Clinical Neurosciences, Clinical and Experimental Sciences Academic Unit, Faculty of Medicine, University of Southampton, Southampton General Hospital, Mailpoint 806, Southampton, SO16 6YD, UK.
Department of Cellular Pathology, University Hospital Southampton NHS Foundation Trust, Southampton, Southampton, SO16 6YD, UK.
J Neural Transm (Vienna). 2018 May;125(5):827-846. doi: 10.1007/s00702-017-1729-4. Epub 2017 May 17.
The mouse is one of the organisms most widely used as an animal model in biomedical research, due to the particular ease with which it can be handled and reproduced in laboratory. As a member of the mammalian class, mice share with humans many features regarding metabolic pathways, cell morphology and anatomy. However, important biological differences between mice and humans exist and must be taken into consideration when interpreting research results, to properly translate evidence from experimental studies into information that can be useful for human disease prevention and/or treatment. With respect to Alzheimer's disease (AD), much of the experimental information currently known about this disease has been gathered from studies using mainly mice as models. Therefore, it is notably important to fully characterise the differences between mice and humans regarding important aspects of the disease. It is now widely known that inflammation plays an important role in the development of AD, a role that is not only a response to the surrounding pathological environment, but rather seems to be strongly implicated in the aetiology of the disease as indicated by the genetic studies. This review highlights relevant differences in inflammation and in microglia, the innate immune cell of the brain, between mice and humans regarding genetics and morphology in normal ageing, and the relationship of microglia with AD-like pathology, the inflammatory profile, and cognition.
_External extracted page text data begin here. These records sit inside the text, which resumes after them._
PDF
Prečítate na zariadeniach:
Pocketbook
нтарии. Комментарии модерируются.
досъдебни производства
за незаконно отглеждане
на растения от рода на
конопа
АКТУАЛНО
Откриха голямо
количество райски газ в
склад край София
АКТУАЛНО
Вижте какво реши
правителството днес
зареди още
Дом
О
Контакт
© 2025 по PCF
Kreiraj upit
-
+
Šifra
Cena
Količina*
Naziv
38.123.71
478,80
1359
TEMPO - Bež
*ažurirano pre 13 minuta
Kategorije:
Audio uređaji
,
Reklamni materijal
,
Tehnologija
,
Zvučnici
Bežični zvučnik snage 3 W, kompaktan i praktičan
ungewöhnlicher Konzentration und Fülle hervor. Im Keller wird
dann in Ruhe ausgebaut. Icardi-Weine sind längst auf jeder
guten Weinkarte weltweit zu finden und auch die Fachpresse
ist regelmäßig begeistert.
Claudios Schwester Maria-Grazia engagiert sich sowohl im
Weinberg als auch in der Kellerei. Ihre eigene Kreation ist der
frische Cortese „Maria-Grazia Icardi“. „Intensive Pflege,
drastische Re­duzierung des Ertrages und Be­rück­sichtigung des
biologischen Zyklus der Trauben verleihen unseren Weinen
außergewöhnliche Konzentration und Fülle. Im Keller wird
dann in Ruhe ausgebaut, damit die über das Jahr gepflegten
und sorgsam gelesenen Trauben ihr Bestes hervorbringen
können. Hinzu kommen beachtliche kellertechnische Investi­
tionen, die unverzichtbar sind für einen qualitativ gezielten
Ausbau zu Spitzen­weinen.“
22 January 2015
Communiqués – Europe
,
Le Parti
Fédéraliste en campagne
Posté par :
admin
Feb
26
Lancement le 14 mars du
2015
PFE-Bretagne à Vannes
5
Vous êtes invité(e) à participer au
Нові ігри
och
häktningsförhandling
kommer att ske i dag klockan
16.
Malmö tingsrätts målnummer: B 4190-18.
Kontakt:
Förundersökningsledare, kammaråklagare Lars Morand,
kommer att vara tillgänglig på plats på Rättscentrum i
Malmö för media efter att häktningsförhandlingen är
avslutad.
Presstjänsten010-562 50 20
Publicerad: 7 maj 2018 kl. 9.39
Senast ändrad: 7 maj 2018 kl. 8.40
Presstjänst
We conclude that some noteworthy differences exist between mice and humans regarding microglial characteristics, in distribution, gene expression, and states of activation. This may have repercussions in the way that transgenic mice respond to, and influence, the AD-like pathology. However, despite these differences, human and mouse microglia also show similarities in morphology and behaviour, such that the mouse is a suitable model for studying the role of microglia, as long as these differences are taken into consideration when delineating new strategies to approach the study of neurodegenerative diseases.
老鼠是生物医学研究中最广泛使用的动物模型之一,因为它特别容易在实验室中处理和繁殖。作为哺乳动物的一员,老鼠在代谢途径、细胞形态和解剖结构等方面与人类有许多共同之处。然而,老鼠和人类之间存在着重要的生物学差异,在解释研究结果时必须考虑这些差异,以便将实验研究的证据正确地转化为对人类疾病预防和/或治疗有用的信息。
就阿尔茨海默病(AD)而言,目前关于这种疾病的大部分实验信息都是通过主要使用老鼠作为模型的研究收集的。因此,充分描述老鼠和人类在疾病的重要方面的差异是非常重要的。现在已经广泛认识到,炎症在 AD 的发展中起着重要作用,这种作用不仅是对周围病理环境的反应,而且似乎强烈地与疾病的病因学有关,这一点从遗传研究中可以看出。
本综述强调了在正常衰老过程中,老鼠和人类之间在炎症和小胶质细胞(大脑的先天免疫细胞)方面的遗传学和形态学方面的相关差异,以及小胶质细胞与 AD 样病理学、炎症特征和认知之间的关系。我们得出结论,在小胶质细胞的特征方面,老鼠和人类之间存在一些值得注意的差异,表现在分布、基因表达和激活状态上。这可能会对转基因老鼠对 AD 样病理学的反应和影响方式产生影响。然而,尽管存在这些差异,人类和老鼠的小胶质细胞在形态和行为上也存在相似之处,因此老鼠是研究小胶质细胞作用的合适模型,只要在制定新的策略来研究神经退行性疾病时考虑到这些差异。